AVAILABLE DATA
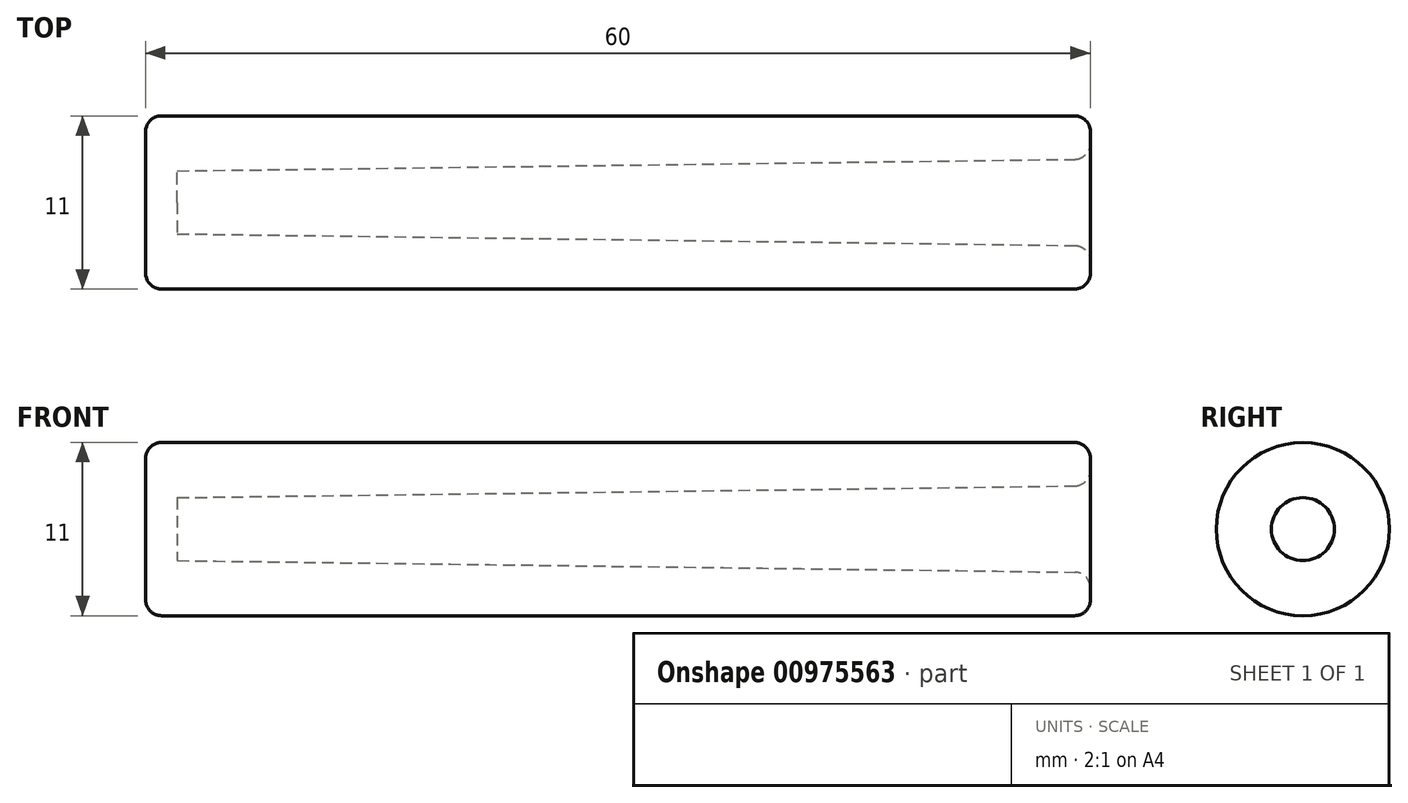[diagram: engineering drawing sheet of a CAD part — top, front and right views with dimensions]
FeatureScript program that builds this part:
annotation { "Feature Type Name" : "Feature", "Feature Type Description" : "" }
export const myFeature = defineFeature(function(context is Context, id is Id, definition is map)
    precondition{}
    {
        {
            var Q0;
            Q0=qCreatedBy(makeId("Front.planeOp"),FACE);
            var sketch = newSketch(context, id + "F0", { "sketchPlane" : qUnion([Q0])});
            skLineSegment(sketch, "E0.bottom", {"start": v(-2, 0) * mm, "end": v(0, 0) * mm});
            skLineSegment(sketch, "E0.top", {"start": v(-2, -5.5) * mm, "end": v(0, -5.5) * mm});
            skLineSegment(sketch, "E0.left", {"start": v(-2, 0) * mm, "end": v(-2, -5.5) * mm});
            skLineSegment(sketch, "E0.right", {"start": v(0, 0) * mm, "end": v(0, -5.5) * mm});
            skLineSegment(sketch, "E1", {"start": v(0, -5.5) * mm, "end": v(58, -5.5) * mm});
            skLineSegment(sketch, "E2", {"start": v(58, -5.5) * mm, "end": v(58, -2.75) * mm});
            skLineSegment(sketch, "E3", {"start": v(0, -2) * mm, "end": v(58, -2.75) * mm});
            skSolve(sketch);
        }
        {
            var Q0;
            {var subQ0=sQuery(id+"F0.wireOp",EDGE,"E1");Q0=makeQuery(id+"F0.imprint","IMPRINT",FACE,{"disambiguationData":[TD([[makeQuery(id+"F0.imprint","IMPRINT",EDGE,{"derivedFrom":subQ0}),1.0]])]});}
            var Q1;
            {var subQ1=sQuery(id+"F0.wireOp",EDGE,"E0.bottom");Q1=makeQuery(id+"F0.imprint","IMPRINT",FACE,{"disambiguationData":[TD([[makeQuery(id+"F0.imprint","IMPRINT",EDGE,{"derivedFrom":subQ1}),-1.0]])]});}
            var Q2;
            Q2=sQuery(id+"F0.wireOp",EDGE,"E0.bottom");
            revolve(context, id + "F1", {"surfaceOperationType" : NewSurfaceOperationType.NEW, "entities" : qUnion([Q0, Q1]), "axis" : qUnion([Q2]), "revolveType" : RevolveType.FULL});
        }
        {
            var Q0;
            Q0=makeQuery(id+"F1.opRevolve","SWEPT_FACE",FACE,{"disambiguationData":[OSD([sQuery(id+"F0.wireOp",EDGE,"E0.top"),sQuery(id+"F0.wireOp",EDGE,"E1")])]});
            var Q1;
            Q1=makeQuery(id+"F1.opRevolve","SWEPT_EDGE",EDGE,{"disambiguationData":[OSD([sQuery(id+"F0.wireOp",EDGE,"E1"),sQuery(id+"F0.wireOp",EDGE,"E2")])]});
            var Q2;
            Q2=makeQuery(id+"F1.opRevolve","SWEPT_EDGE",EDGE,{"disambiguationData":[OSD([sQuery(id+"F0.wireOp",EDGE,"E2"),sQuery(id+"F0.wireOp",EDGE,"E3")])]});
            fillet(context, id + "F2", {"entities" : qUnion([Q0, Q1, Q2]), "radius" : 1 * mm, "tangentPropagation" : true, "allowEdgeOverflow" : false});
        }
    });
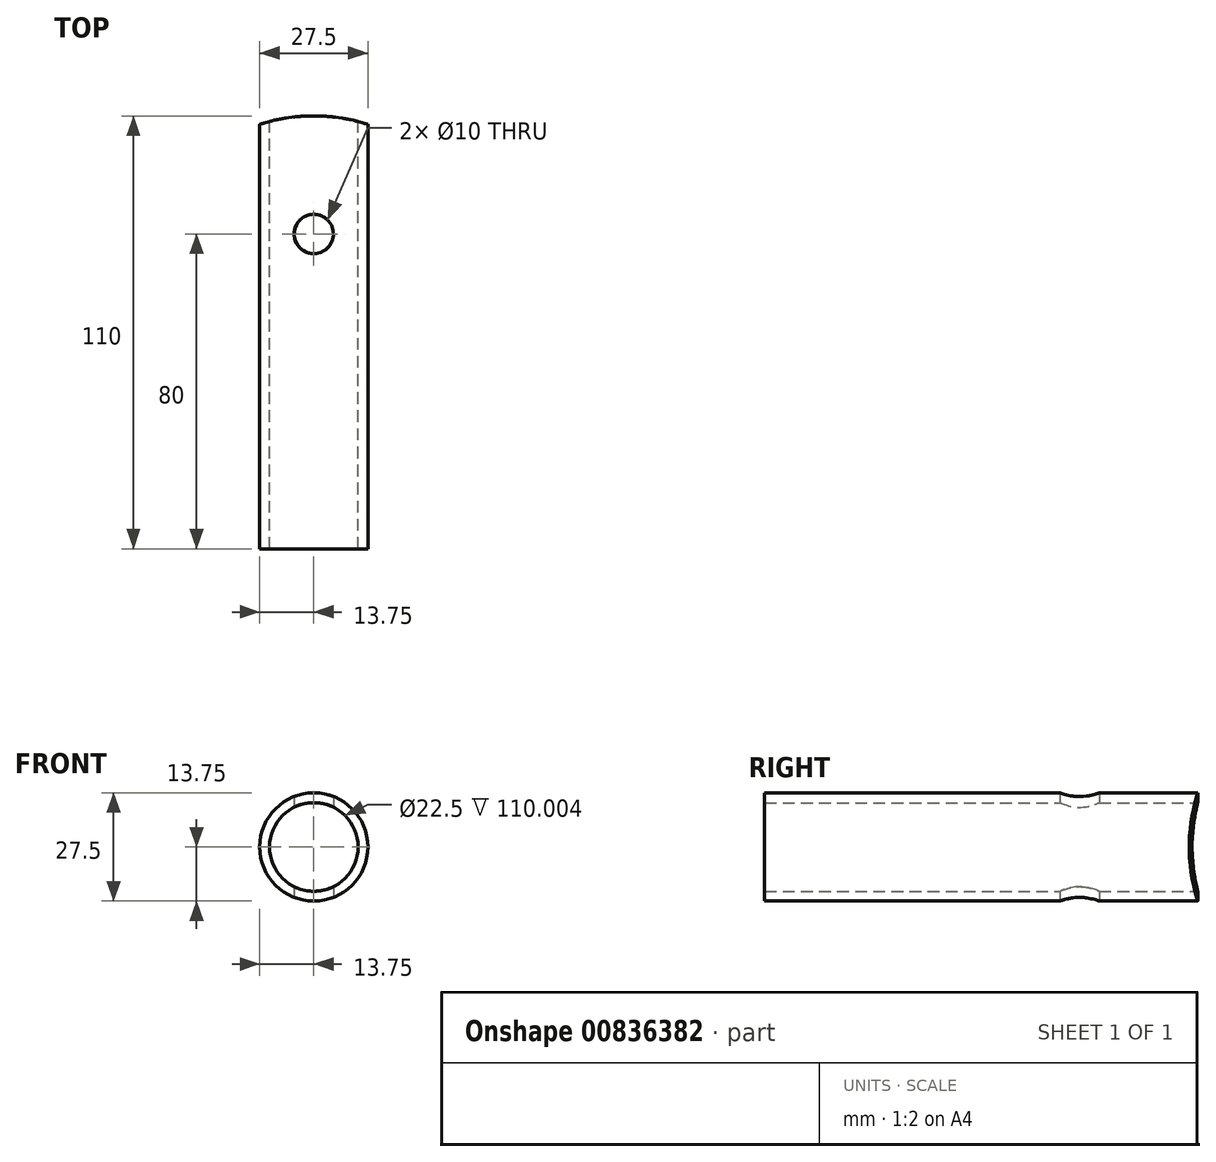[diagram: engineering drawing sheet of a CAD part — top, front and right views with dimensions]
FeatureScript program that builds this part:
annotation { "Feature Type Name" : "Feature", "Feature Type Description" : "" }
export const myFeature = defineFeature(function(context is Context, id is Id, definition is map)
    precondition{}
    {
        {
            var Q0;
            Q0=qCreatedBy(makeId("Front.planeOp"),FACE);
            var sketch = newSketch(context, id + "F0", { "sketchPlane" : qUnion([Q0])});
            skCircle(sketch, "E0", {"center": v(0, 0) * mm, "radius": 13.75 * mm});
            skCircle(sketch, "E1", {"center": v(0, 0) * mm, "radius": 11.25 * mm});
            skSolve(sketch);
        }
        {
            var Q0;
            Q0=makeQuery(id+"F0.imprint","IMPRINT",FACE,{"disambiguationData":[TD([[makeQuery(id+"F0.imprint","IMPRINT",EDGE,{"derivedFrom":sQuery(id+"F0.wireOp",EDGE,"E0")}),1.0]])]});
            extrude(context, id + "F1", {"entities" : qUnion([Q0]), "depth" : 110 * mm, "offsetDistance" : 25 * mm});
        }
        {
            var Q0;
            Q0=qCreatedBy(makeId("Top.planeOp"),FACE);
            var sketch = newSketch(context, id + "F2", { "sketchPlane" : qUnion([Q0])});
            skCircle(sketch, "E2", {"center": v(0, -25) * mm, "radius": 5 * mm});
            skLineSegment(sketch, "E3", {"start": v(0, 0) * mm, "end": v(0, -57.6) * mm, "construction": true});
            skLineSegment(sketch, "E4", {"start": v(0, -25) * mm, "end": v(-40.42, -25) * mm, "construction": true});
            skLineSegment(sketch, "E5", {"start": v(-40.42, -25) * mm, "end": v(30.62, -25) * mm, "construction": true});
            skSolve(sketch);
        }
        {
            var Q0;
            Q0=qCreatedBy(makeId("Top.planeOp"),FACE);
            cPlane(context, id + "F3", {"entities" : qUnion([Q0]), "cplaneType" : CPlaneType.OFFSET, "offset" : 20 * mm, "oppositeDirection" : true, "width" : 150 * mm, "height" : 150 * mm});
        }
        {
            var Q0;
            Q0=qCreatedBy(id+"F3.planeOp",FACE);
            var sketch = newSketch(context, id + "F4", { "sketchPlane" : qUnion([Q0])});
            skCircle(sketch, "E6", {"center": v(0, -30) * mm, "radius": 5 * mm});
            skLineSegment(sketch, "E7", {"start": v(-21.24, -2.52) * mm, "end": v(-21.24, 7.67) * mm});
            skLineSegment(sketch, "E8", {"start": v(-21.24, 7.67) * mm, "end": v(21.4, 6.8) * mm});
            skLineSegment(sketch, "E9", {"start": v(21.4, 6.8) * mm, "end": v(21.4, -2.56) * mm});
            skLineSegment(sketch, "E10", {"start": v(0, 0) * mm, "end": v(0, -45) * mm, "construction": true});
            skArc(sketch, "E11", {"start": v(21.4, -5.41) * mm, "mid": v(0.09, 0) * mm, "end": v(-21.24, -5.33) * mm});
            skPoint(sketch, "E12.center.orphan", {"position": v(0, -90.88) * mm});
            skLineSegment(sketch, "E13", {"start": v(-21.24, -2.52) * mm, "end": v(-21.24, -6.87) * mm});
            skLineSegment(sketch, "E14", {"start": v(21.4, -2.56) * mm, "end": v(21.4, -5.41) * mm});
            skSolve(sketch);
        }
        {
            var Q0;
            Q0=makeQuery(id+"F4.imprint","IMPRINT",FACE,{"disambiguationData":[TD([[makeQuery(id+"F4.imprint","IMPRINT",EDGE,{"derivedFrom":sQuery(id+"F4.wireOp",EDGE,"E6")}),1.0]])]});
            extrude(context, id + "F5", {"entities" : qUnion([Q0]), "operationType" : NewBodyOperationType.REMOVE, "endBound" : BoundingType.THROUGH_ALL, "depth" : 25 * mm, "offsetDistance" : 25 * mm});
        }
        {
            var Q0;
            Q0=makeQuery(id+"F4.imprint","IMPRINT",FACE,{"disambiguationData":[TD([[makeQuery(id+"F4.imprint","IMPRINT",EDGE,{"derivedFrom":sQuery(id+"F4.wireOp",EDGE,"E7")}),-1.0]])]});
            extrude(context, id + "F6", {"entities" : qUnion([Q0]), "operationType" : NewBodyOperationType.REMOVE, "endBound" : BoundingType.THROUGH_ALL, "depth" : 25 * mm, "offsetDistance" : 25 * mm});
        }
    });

TASK TO CARRY OUT
Give back every line from the listing above that contains the string "qUnion".

SOLUTION FOR THIS TASK
            var sketch = newSketch(context, id + "F0", { "sketchPlane" : qUnion([Q0])});
            revolve(context, id + "F1", {"surfaceOperationType" : NewSurfaceOperationType.NEW, "entities" : qUnion([Q0, Q1]), "axis" : qUnion([Q2]), "revolveType" : RevolveType.FULL});
            fillet(context, id + "F2", {"entities" : qUnion([Q0, Q1, Q2]), "radius" : 1 * mm, "tangentPropagation" : true, "allowEdgeOverflow" : false});
            var sketch = newSketch(context, id + "F0", { "sketchPlane" : qUnion([Q0])});
            extrude(context, id + "F1", {"entities" : qUnion([Q0]), "depth" : 110 * mm, "offsetDistance" : 25 * mm});
            var sketch = newSketch(context, id + "F2", { "sketchPlane" : qUnion([Q0])});
            cPlane(context, id + "F3", {"entities" : qUnion([Q0]), "cplaneType" : CPlaneType.OFFSET, "offset" : 20 * mm, "oppositeDirection" : true, "width" : 150 * mm, "height" : 150 * mm});
            var sketch = newSketch(context, id + "F4", { "sketchPlane" : qUnion([Q0])});
            extrude(context, id + "F5", {"entities" : qUnion([Q0]), "operationType" : NewBodyOperationType.REMOVE, "endBound" : BoundingType.THROUGH_ALL, "depth" : 25 * mm, "offsetDistance" : 25 * mm});
            extrude(context, id + "F6", {"entities" : qUnion([Q0]), "operationType" : NewBodyOperationType.REMOVE, "endBound" : BoundingType.THROUGH_ALL, "depth" : 25 * mm, "offsetDistance" : 25 * mm});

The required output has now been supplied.